In response to questions from 10News, Tampa city attorney Gina Grimes
said they were in the process of issuing a new public notice now that
the city has a better understanding of the law.
Grimes said the new memo will clarify that the city’s definition of a
"dangerous tree" should only apply to property owners seeking to trim or
chop down a tree without first obtaining documentation from an arborist
or licensed landscape architect.
Otherwise, an aborist or licensed landscape architect's expert opinion
would suffice under state law.
But Grimes noted that the city could still wind up citing property
owners for removing a tree without a permit under the new state law if
they don't first submit documentation from an arborist or landscape
“Practically speaking, we’re going to try to work with the industry to
convince them it’s only in their best interests to give us a copy of
this documentation so that we can avoid any type of citation if it was
properly removed under state law,” Grimes said by phone.

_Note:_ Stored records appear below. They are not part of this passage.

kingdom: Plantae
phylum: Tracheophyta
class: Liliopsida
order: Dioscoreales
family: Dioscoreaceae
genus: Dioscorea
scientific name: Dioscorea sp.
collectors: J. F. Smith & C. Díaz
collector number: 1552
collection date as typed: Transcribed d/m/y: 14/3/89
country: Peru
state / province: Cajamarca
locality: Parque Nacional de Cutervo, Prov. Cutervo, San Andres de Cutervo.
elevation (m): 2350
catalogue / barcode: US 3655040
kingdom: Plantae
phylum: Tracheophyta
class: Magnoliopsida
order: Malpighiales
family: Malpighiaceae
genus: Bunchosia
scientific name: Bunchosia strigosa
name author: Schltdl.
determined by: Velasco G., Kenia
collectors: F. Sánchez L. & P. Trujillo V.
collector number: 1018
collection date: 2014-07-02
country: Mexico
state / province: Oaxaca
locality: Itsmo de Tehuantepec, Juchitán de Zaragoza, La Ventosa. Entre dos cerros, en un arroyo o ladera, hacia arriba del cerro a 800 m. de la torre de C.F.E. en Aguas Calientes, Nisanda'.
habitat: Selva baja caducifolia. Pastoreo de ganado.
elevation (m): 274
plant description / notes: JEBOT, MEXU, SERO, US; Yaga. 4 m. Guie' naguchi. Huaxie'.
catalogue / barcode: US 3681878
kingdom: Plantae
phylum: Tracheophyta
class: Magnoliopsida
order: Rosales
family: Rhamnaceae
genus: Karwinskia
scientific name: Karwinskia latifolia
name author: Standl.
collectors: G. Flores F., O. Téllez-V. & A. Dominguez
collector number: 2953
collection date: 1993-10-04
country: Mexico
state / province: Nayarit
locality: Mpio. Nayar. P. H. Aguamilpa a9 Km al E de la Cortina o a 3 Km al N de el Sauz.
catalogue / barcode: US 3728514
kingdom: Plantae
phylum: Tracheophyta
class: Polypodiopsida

Either way, Chelsea Johnson, founder of the tree advocacy group "Tree
Something, Say Something," says this law uproots necessary regulations
that should be left up to local governments.
“This is an example of the abuse of the new legislation and why it’s
important to have greater protections for our trees," Johnson said
Monday evening while out at the site where several dozen trees were
being cut down at a property near the corner of Gandy Boulevard and
MacDill Avenue in South Tampa.
“I’m not going to let it go," she said. "We can’t glue these trees back
together, what’s done is done but tomorrow is another chance.”